**Material shown**
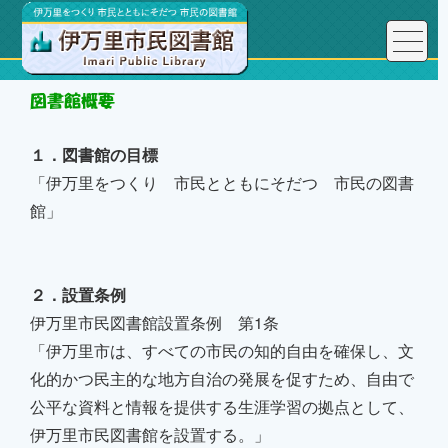
１．図書館の目標
「伊万里をつくり 市民とともにそだつ 市民の図書
館」
２．設置条例
伊万里市民図書館設置条例 第1条
「伊万里市は、すべての市民の知的自由を確保し、文
化的かつ民主的な地方自治の発展を促すため、自由で
公平な資料と情報を提供する生涯学習の拠点として、
伊万里市民図書館を設置する。」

**Request**
Repeat all of the material above exactly, leaving out pictures.

**Response to the exercise**
１．図書館の目標
「伊万里をつくり 市民とともにそだつ 市民の図書
館」
２．設置条例
伊万里市民図書館設置条例 第1条
「伊万里市は、すべての市民の知的自由を確保し、文
化的かつ民主的な地方自治の発展を促すため、自由で
公平な資料と情報を提供する生涯学習の拠点として、
伊万里市民図書館を設置する。」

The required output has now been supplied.